Frame spatial resolutions vary from 1280×720 (720p) to 3840×2160 (4K), and all frames are provided at their original resolution. For model training, down-sampling to resolutions such as 1024×576 or 2048×1152 pixels is typically recommended. The dataset covers a broad array of environmental and lighting conditions—including clear, overcast, and stormy weather, times of day spanning morning to evening, and seasonal variation from spring to fall within the same region.

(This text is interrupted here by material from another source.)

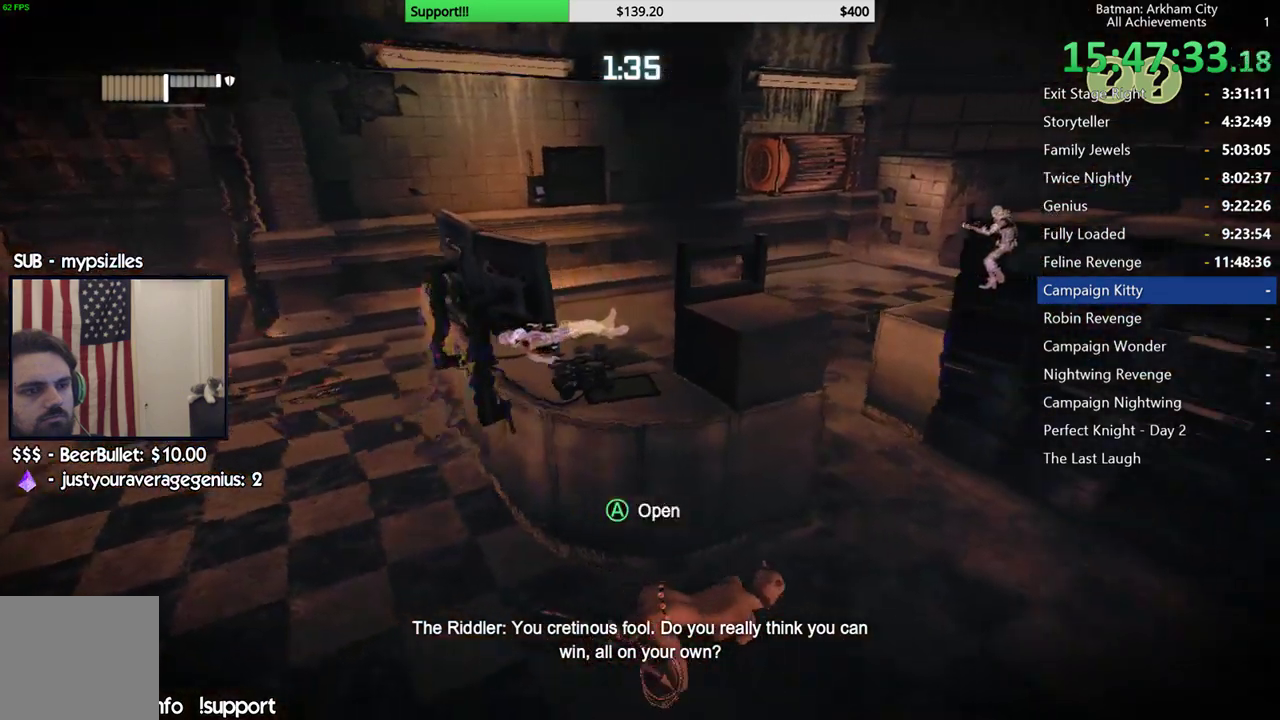
{"dt_ms": 500, "buttons": ["R2"], "left_stick": "right", "right_stick": "down", "button_events": []}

Each image is annotated with a binary mask distinguishing flooded areas (water) from non-flooded regions (land, vegetation, infrastructure), with per-frame water coverage ranging from ~10% to ~80% (median ≈ 30%). No official train/val/test split is provided; however, a 70/15/15% split by video sequence is recommended to ensure independent events and representative water coverage in each subset (Sharma et al., 16 Jan 2026).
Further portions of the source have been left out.